Creating useful alarms may not be as easy as it sounds. It is entirely possible to create alarms that you would expect to go off if there was a problem with your application and then completely miss an incident occurring. For example, let’s say you were creating alarms to monitor the output of your application over HTTP (more on this later). You might create an alarm that fires when an HTTP response code of 500 is returned to a user, but instead, your application just hangs, and the request times out, due to some unforeseen error in the code. Your application would be unresponsive, and you would never know it!
When you create an alarm, you choose a metric and a comparison operator (greater than, less than, greater than or equal to, etc.). You cannot create an alarm directly comparing two metrics. For example, you could not create an alarm that goes off when memory_used >= memory_total. You would have to configure the alarm to go off when memory_used >= 600,000. Unfortunately, this alarm would not be that useful, unless you intended to keep your instances at a particular scale.
At first glance, you might think, couldn’t the alarm go off when we use all 600MB? Then, couldn’t we add new instances and turn them back off when the alarm stops going off? When you add another instance to your layer, there will also be significant memory overhead associated with that instance, so this may not be the most practical alarm to use. As long as you have more instances (and thus more memory) online, the memory footprint may inaccurately keep the alarm state active, when in actuality the incident is no longer occurring.

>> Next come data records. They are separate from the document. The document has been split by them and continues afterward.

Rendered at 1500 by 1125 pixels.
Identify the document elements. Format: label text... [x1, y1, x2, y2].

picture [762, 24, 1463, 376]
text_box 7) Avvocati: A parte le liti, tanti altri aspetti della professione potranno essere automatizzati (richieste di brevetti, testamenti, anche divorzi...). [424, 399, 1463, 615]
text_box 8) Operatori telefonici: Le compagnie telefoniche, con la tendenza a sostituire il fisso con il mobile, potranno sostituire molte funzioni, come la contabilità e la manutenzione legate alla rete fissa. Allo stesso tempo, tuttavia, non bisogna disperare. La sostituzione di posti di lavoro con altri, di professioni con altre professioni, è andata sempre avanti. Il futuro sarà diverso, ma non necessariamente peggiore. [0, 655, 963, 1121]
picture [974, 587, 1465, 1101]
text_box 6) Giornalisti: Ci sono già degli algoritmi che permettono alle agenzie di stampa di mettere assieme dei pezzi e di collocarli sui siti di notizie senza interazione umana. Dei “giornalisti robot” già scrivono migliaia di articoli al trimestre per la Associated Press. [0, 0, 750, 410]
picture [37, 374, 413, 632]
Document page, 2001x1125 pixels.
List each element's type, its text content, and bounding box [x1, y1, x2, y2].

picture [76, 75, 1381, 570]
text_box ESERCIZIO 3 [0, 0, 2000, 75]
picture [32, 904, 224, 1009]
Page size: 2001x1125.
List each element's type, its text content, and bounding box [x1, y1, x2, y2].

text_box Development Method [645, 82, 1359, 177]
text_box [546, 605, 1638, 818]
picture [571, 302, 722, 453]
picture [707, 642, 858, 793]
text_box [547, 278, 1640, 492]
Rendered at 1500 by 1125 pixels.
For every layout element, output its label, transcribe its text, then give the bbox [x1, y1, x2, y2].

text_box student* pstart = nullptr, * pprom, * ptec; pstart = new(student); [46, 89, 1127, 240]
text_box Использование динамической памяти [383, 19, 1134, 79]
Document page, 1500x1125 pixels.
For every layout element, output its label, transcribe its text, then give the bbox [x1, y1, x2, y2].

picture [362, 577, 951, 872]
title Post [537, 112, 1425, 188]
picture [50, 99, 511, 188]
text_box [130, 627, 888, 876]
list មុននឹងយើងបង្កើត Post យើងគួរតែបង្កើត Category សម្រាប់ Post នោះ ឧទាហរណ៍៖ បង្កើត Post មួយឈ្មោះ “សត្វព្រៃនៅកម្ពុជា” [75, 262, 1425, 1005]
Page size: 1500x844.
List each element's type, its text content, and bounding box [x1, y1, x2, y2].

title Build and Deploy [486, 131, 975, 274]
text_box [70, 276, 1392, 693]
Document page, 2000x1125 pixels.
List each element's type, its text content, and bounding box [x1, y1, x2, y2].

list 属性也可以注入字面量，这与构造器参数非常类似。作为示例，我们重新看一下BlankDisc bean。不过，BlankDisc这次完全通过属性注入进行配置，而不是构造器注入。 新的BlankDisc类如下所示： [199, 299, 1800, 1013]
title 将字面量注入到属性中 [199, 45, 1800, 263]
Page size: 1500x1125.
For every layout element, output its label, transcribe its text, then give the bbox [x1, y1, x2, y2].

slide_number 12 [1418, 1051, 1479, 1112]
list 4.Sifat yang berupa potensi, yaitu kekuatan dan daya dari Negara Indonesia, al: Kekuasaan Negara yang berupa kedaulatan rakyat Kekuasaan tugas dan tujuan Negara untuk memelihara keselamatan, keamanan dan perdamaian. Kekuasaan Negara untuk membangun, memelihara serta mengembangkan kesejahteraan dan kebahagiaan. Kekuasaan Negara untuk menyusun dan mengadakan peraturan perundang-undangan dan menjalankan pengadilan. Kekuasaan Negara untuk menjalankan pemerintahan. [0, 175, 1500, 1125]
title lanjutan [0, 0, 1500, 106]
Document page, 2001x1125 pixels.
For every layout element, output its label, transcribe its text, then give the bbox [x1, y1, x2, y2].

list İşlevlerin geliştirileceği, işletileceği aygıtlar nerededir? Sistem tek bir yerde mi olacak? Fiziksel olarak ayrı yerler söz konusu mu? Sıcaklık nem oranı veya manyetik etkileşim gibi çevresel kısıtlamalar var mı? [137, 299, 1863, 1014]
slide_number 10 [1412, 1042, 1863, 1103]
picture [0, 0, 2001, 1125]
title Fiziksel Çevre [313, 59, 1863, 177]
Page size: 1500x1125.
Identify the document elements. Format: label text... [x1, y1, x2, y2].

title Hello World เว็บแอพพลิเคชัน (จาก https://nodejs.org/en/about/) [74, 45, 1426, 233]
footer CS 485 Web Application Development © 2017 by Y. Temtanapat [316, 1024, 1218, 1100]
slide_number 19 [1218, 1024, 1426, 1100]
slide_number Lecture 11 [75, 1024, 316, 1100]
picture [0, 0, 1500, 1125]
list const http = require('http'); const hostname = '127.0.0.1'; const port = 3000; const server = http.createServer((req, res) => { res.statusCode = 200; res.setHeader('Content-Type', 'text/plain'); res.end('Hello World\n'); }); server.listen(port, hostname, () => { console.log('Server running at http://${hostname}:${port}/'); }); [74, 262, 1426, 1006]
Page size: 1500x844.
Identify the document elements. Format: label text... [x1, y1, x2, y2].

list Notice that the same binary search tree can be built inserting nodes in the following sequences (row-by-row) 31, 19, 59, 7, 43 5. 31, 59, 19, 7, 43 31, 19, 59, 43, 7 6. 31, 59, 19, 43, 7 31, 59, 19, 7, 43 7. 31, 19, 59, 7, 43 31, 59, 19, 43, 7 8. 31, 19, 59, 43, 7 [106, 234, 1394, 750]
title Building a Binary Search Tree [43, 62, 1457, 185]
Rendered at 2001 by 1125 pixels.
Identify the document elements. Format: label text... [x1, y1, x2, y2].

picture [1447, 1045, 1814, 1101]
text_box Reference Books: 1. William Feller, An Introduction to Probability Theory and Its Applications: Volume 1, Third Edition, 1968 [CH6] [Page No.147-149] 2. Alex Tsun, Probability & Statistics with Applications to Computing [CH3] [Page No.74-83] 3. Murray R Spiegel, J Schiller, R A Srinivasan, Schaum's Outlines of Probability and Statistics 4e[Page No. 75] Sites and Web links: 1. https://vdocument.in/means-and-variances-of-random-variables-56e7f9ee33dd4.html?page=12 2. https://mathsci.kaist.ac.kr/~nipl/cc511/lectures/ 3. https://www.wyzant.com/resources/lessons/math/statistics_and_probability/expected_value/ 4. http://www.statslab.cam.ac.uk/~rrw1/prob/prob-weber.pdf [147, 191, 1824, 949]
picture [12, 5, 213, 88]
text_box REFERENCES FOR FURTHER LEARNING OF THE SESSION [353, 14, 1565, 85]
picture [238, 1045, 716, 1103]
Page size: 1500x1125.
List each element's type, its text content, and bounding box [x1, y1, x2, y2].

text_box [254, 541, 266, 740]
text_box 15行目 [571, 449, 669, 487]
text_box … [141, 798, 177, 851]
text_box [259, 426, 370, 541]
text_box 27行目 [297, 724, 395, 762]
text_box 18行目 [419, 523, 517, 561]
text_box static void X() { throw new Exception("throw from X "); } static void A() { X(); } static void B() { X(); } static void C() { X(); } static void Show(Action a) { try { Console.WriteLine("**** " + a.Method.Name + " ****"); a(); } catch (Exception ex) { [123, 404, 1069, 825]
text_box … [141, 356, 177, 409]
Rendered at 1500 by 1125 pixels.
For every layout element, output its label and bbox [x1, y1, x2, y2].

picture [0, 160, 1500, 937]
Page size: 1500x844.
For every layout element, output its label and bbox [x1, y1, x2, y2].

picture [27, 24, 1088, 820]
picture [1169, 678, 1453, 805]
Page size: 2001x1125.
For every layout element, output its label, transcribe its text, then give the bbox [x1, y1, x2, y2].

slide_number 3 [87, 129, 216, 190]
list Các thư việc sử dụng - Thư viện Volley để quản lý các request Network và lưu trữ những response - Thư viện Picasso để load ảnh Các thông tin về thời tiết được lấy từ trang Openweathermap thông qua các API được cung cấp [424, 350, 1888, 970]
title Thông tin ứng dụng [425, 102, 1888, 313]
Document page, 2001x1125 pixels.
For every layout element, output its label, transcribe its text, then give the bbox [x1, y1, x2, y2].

An alarm has three possible states: OK, ALARM, and INSUFFICIENT_DATA. The OK state occurs when the condition for the alarm is false. If your alarm is designed to sound when memory_used == 600,000 (which as we know, is not that useful), it will be in the OK state until this condition is met, at which point it will switch to ALARM. The INSUFFICIENT_DATA state means that there is not enough data to determine whether the alarm is in the OK or ALARM state. You may see this alarm when it is first created and has not collected enough data or if, for some reason, the metric data is not currently available. If you see this state for an extended period of time, it means there is something wrong with your alarm, and you should investigate why it is not working as expected.